[Opening Records for this task section]

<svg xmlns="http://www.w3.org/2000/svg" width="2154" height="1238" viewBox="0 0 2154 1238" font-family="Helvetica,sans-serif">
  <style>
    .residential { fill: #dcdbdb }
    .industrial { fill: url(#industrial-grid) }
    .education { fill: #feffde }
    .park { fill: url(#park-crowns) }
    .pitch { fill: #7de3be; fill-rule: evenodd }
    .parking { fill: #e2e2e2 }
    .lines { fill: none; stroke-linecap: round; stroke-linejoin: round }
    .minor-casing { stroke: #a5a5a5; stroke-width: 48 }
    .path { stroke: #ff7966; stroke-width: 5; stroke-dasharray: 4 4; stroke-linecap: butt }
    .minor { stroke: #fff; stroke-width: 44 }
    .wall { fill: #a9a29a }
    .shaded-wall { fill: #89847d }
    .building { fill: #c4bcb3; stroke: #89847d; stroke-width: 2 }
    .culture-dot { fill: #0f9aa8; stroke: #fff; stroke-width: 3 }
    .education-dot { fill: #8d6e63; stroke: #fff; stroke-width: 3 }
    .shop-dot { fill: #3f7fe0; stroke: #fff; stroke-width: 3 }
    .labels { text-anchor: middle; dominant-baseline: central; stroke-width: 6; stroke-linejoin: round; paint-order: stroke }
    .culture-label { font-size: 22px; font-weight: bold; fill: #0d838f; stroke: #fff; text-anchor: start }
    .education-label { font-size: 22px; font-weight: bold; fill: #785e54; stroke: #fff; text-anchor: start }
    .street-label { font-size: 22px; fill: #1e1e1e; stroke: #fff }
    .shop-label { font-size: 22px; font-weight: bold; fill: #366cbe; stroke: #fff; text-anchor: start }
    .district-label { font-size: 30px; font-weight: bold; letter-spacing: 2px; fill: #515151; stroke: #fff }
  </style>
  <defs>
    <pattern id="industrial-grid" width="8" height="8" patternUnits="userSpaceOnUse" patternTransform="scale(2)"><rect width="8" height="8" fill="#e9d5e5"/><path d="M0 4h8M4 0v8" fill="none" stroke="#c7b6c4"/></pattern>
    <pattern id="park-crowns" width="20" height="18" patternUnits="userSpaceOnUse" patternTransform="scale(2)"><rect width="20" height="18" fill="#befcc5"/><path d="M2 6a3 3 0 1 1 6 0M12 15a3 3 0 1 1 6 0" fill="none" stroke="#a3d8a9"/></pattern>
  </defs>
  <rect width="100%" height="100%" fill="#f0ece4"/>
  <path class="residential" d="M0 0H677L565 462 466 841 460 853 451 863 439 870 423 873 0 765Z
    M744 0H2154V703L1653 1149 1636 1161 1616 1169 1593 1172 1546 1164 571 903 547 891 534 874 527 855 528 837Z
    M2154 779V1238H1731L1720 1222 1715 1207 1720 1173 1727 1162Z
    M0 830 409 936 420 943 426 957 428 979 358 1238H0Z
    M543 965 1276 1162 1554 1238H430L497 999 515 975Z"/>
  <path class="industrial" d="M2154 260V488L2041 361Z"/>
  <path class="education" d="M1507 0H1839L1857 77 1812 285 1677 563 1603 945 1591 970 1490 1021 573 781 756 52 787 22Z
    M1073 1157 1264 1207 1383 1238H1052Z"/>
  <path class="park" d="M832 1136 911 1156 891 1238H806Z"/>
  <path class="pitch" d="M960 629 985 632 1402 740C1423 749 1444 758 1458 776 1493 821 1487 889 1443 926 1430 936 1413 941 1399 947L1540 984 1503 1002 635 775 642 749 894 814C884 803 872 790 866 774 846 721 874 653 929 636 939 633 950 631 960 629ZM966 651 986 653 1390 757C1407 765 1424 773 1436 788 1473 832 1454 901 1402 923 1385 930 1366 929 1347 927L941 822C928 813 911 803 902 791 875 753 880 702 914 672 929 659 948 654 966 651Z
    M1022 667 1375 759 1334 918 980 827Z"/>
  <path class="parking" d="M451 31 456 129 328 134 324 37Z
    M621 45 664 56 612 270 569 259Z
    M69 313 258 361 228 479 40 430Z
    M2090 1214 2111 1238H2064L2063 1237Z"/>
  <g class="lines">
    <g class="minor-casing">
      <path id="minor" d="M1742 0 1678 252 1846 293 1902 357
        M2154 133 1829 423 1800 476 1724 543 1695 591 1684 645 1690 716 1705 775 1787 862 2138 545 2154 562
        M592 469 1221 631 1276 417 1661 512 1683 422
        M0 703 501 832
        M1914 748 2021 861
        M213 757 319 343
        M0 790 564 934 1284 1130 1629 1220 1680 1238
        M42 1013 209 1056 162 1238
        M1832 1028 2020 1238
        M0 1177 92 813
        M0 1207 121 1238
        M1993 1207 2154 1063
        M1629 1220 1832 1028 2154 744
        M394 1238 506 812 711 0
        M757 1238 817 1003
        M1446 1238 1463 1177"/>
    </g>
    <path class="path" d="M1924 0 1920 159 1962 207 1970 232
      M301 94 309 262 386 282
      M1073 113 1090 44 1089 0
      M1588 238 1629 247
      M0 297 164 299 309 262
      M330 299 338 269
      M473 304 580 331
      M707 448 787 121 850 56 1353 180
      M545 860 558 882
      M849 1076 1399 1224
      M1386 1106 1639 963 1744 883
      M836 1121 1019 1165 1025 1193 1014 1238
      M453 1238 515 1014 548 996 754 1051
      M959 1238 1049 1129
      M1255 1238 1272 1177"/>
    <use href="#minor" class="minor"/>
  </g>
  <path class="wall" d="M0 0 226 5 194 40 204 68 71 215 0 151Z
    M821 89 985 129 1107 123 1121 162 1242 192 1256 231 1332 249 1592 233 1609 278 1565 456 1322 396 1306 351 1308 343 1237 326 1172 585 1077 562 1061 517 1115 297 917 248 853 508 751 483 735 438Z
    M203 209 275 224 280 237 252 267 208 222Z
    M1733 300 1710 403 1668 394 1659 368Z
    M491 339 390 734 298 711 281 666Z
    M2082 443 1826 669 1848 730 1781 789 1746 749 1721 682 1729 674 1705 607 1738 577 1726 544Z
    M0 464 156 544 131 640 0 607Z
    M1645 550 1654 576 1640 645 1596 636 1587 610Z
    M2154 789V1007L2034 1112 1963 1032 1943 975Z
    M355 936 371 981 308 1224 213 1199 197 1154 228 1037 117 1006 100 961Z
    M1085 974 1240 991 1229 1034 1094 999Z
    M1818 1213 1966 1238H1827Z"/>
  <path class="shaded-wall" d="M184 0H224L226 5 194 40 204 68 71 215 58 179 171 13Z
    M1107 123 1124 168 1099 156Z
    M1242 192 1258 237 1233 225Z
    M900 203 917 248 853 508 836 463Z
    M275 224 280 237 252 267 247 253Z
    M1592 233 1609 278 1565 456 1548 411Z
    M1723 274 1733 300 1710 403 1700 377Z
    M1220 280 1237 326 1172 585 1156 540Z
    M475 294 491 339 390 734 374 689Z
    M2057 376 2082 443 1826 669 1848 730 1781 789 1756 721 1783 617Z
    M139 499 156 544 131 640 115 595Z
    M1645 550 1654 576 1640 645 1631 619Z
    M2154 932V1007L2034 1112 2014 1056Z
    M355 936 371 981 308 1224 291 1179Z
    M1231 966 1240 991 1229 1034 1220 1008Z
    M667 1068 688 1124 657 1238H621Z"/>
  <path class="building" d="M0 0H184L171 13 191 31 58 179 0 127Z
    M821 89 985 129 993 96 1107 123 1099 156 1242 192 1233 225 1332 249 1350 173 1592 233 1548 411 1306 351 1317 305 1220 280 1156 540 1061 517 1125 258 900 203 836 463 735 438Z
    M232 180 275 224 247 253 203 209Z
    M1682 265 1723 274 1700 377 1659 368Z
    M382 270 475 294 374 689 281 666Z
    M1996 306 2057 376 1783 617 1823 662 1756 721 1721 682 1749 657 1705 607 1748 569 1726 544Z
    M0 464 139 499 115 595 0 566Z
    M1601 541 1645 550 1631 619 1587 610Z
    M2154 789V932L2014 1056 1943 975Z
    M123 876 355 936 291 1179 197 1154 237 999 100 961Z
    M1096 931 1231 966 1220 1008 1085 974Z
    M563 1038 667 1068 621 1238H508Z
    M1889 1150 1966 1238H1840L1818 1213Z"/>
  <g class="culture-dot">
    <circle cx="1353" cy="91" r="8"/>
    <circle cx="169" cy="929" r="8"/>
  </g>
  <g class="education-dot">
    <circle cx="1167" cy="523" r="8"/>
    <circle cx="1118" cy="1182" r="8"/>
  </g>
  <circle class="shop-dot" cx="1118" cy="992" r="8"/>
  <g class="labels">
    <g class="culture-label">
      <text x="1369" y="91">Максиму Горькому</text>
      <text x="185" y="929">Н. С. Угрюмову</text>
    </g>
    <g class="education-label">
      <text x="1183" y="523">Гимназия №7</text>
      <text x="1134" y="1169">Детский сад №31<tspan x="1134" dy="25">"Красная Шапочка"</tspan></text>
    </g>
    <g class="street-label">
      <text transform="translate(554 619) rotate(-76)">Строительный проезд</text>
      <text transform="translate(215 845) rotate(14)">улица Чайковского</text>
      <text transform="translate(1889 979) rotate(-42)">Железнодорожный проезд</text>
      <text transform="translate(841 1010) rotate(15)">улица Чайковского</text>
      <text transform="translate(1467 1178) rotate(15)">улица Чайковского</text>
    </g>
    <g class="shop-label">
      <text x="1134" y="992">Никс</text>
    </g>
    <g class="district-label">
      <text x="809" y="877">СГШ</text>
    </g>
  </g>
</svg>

[Closing Records for this task section]

What is required: Using the records above, copy all lines that include the word "circle".

Result for this task:
    <circle cx="1353" cy="91" r="8"/>
    <circle cx="169" cy="929" r="8"/>
    <circle cx="1167" cy="523" r="8"/>
    <circle cx="1118" cy="1182" r="8"/>
  <circle class="shop-dot" cx="1118" cy="992" r="8"/>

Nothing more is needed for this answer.